-- Problem --
Copy out the lines of the material that include the string "camera".

-- Data for this task --

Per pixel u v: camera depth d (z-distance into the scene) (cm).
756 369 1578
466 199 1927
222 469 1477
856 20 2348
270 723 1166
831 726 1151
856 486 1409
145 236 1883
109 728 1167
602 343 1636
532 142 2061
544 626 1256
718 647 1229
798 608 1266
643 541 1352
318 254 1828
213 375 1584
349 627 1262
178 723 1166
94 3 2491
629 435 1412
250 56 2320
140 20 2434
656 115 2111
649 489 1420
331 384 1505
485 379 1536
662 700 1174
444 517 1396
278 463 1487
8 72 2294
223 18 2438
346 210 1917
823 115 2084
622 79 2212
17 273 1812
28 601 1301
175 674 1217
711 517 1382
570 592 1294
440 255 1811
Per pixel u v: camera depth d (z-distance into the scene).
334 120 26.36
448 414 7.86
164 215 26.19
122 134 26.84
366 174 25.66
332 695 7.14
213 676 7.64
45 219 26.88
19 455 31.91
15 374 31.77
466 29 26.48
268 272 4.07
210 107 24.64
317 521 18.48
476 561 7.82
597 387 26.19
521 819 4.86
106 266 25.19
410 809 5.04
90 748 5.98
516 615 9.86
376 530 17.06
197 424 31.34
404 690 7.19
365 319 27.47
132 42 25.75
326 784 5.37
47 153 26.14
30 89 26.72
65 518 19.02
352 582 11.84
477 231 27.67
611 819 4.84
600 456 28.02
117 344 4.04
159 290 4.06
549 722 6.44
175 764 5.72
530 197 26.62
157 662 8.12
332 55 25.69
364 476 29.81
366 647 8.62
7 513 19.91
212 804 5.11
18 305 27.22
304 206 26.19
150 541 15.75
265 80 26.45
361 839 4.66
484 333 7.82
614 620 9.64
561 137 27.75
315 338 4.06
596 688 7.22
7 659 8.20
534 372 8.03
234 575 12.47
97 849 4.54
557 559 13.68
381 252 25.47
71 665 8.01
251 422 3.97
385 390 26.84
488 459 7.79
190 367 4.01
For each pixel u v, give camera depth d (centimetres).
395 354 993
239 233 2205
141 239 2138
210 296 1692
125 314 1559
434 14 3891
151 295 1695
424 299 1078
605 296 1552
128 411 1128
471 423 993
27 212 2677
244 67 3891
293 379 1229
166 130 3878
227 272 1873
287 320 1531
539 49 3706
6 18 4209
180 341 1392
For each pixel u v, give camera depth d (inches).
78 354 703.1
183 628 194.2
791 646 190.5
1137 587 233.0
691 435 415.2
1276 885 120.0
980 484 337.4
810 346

-- The answer --
Per pixel u v: camera depth d (z-distance into the scene) (cm).
Per pixel u v: camera depth d (z-distance into the scene).
For each pixel u v, give camera depth d (centimetres).
For each pixel u v, give camera depth d (inches).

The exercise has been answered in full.